AVS 55th International Symposium & Exhibition | |
Nanometer-scale Science and Technology | Friday Sessions |
Session NS+NC-FrM |
Session: | Nanoscale Processes |
Presenter: | M. Kumar, Indian Institute of Technology Delhi |
Authors: | M. Kumar, Indian Institute of Technology Delhi V. Singh, Indian Institute of Technology Delhi B.R. Mehta, Indian Institute of Technology Delhi J.P. Singh, Indian Institute of Technology Delhi |
Correspondent: | Click to Email |
Indium filled indium oxide tubular nanoarrows have been synthesized on silicon substrates by using simple horizontal tube furnace kept at 960°C and atmospheric pressure. Indium oxide powder mixed with carbon (1:1) in the presence of reducing ambient has been used for the growth of indium oxide nanotubular structures. A constant flow of Ar gas at the rate of 200 ml/min. was maintained during the growth. The transmission electron microscopy (TEM) studies show the presence of indium inside the indium oxide tubular base extended with octahedron tip. The octahedron tip is sharp and has the diameter as low as 10 nm.
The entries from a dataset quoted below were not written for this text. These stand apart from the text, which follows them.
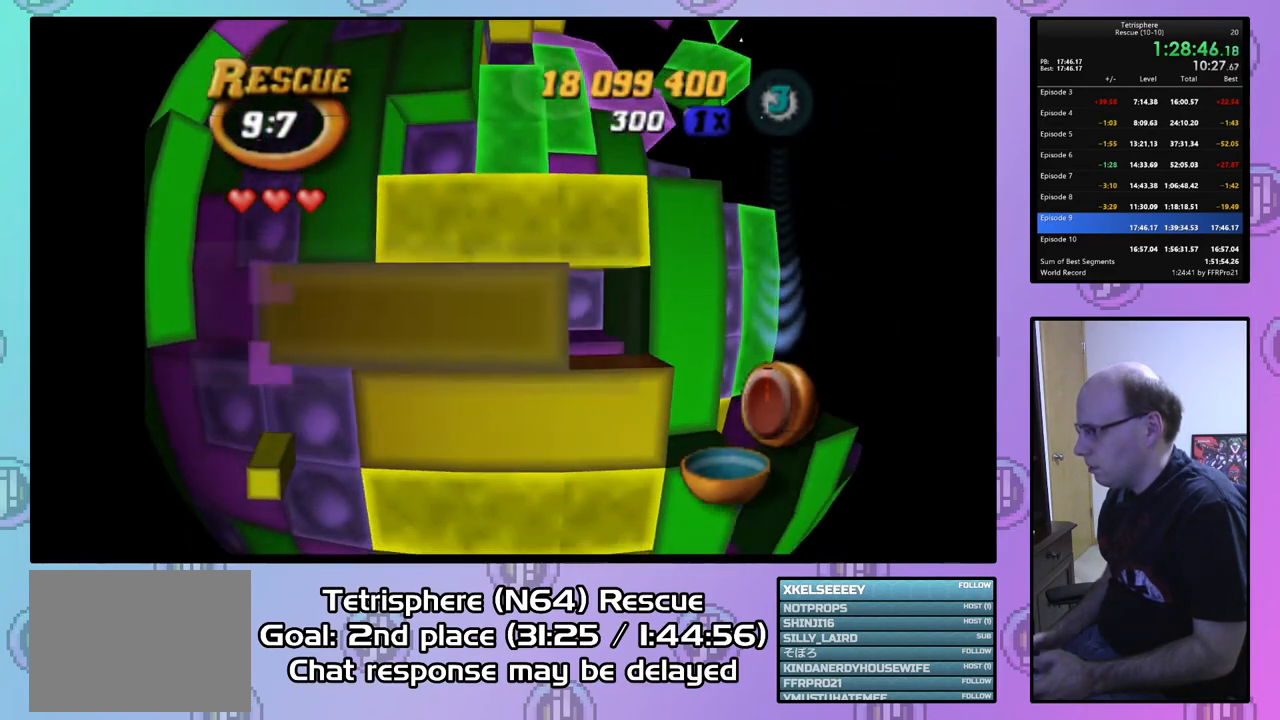
{"buttons": [], "right_stick": "center", "events": [[67, "DPAD_RIGHT", "up"], [167, "DPAD_UP", "down"], [167, "SQUARE", "up"], [267, "DPAD_UP", "up"]]}
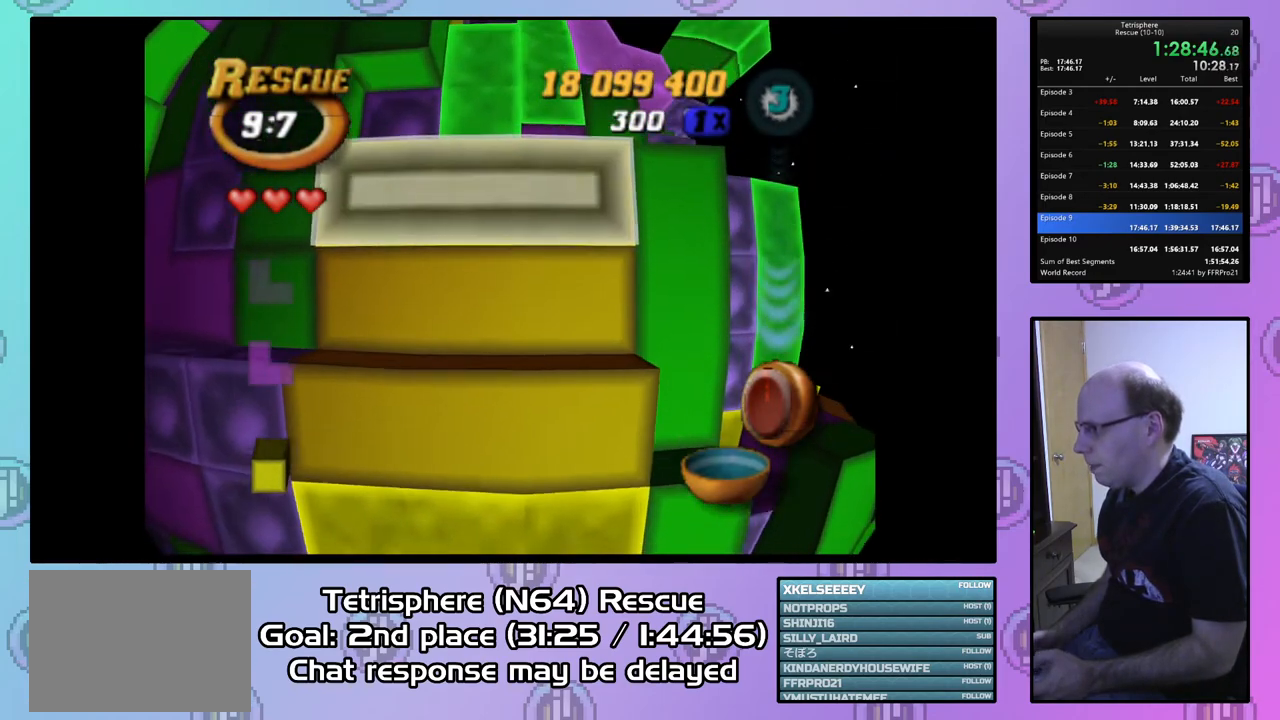
{"buttons": [], "right_stick": "center", "events": [[267, "DPAD_DOWN", "down"], [367, "DPAD_DOWN", "up"]]}
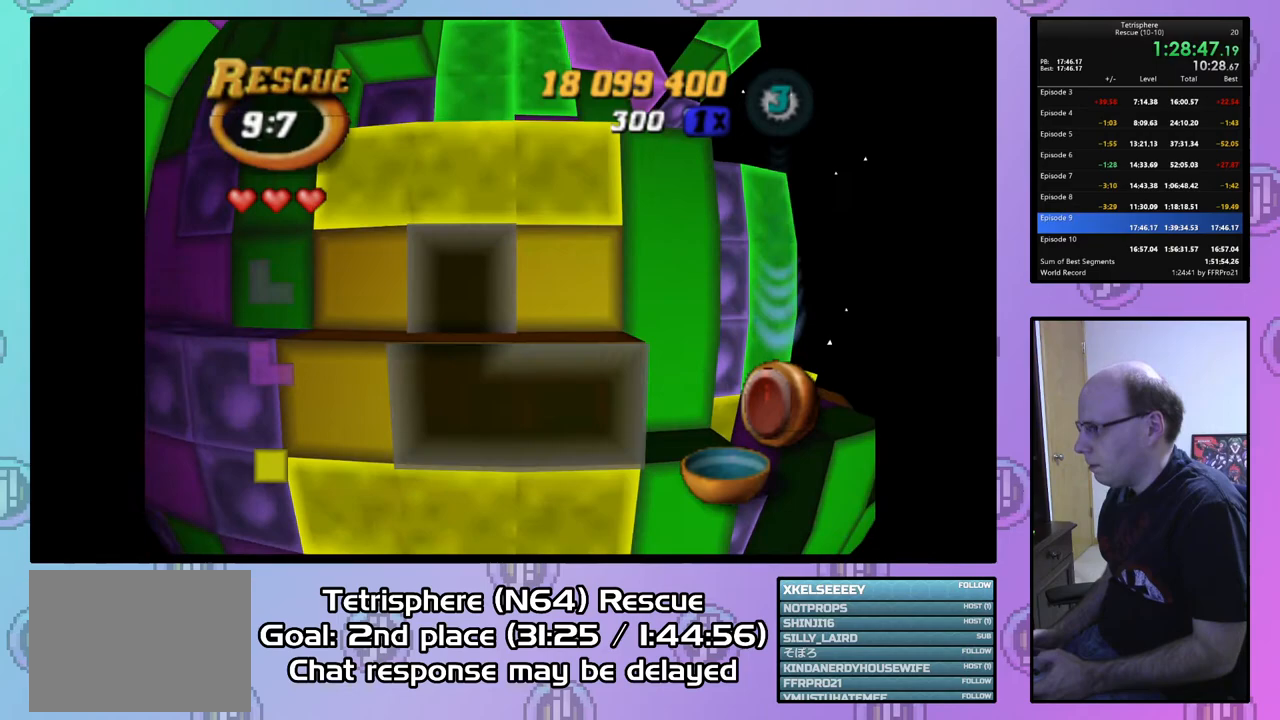
{"buttons": ["DPAD_RIGHT"], "right_stick": "center", "events": [[200, "CIRCLE", "down"], [300, "CIRCLE", "up"], [467, "DPAD_RIGHT", "down"]]}
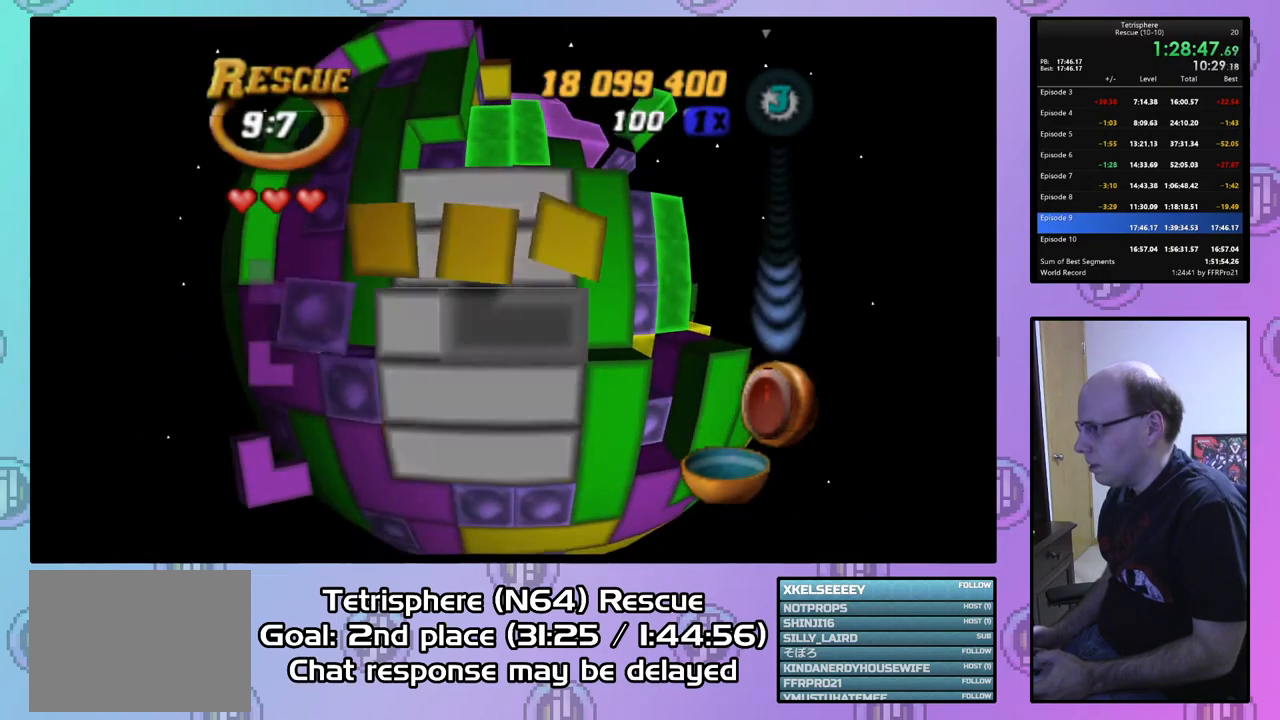
{"buttons": ["DPAD_LEFT"], "right_stick": "center", "events": [[133, "DPAD_RIGHT", "up"], [267, "DPAD_LEFT", "down"], [367, "DPAD_LEFT", "up"], [433, "DPAD_LEFT", "down"]]}
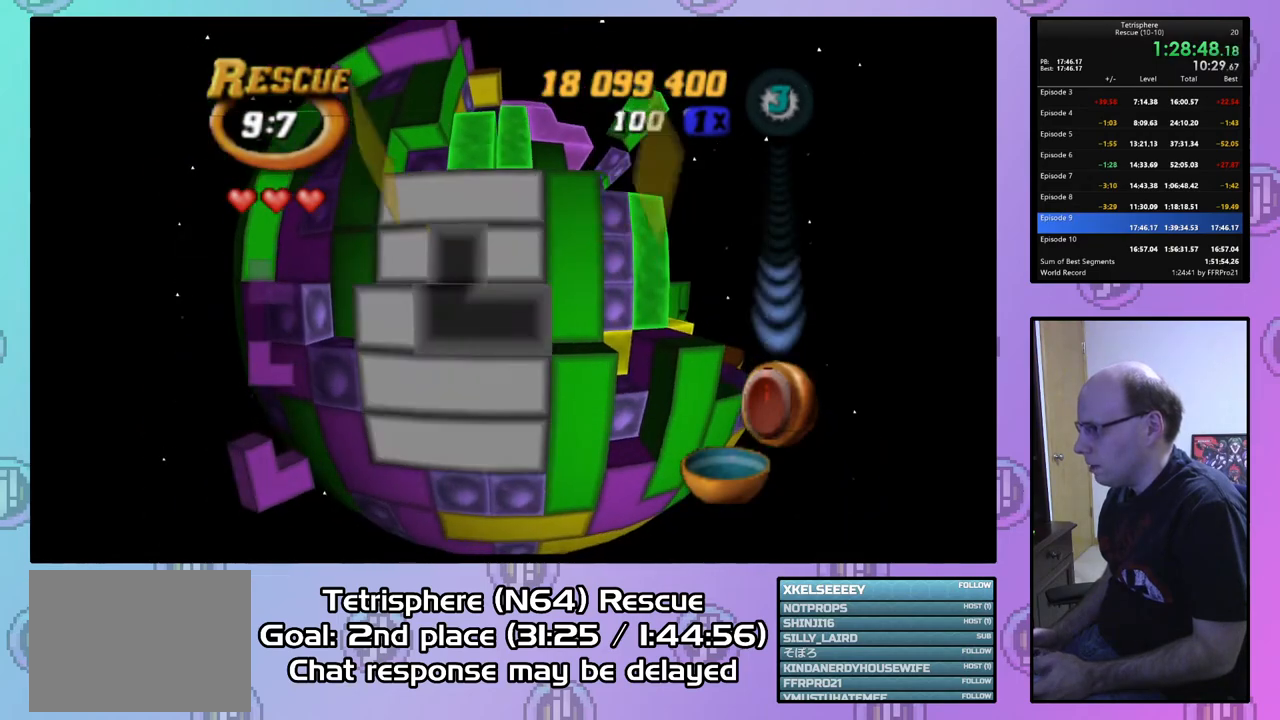
{"buttons": [], "right_stick": "center", "events": [[33, "DPAD_LEFT", "up"], [100, "DPAD_LEFT", "down"], [200, "DPAD_LEFT", "up"], [267, "DPAD_LEFT", "down"], [333, "DPAD_LEFT", "up"], [400, "DPAD_LEFT", "down"], [500, "DPAD_LEFT", "up"]]}
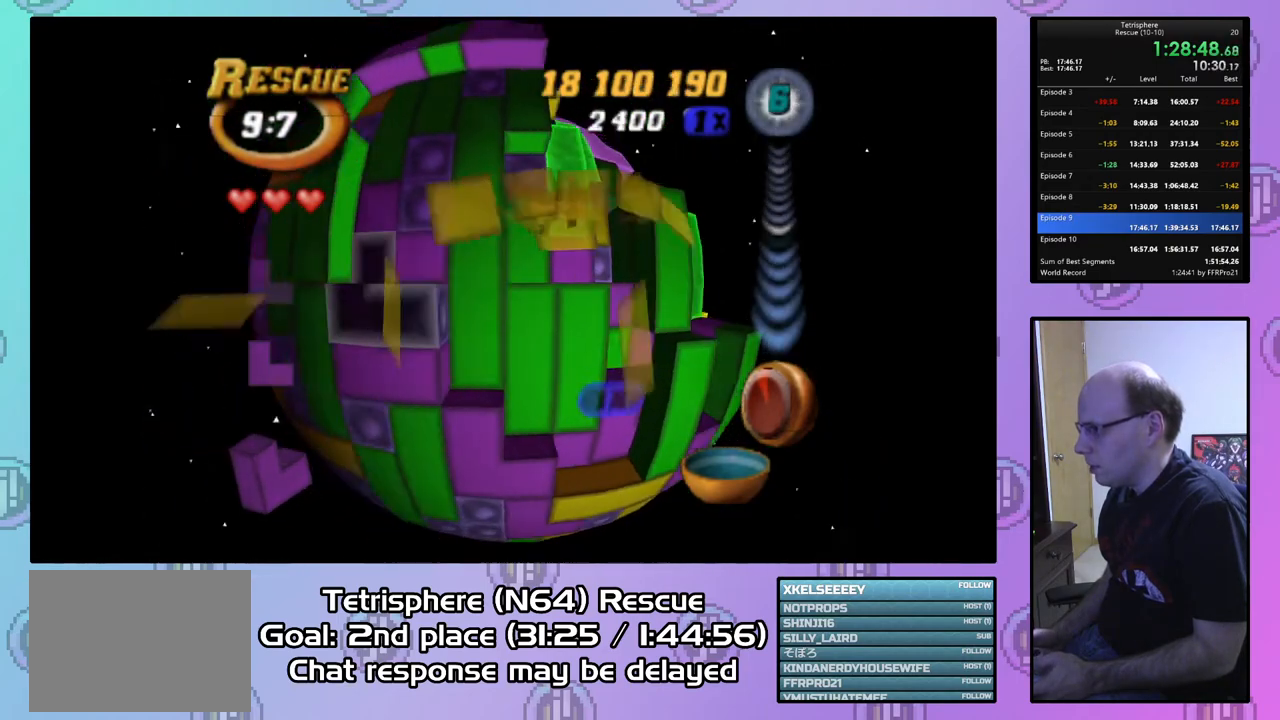
{"buttons": [], "right_stick": "center", "events": [[133, "DPAD_UP", "down"], [233, "DPAD_UP", "up"], [333, "CIRCLE", "down"], [433, "CIRCLE", "up"]]}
High resolution TEM studies reveal that the structures are crystalline in nature and growth direction to be <100>. The bottom-vapor-solid growth mechanism has been used to explain the role of reducing ambient in self catalytic growth of indium filled indium oxide tubular nanoarrows. The electron-beam-induced mass transport of indium filled in indium oxide nano structures has been studied using TEM with the background pressure of specimen chamber at 10-7 mbar and room temperature. The electron beam current has been varied from 0.8 μA to 24.7 μA to study the onset of phase transformation of indium from solid to liquid in different nanotube structures having diameter ranging from 30 nm to 150 nm. The electron-beam irradiation results in the melting and transport of indium inside the tubular structures. The real time imaging in TEM measurements have been used to study the mass transport properties. The synthesis of indium filled indium oxide tubular nanoarrows and the observed indium transport may have the potential nanotechnological applications.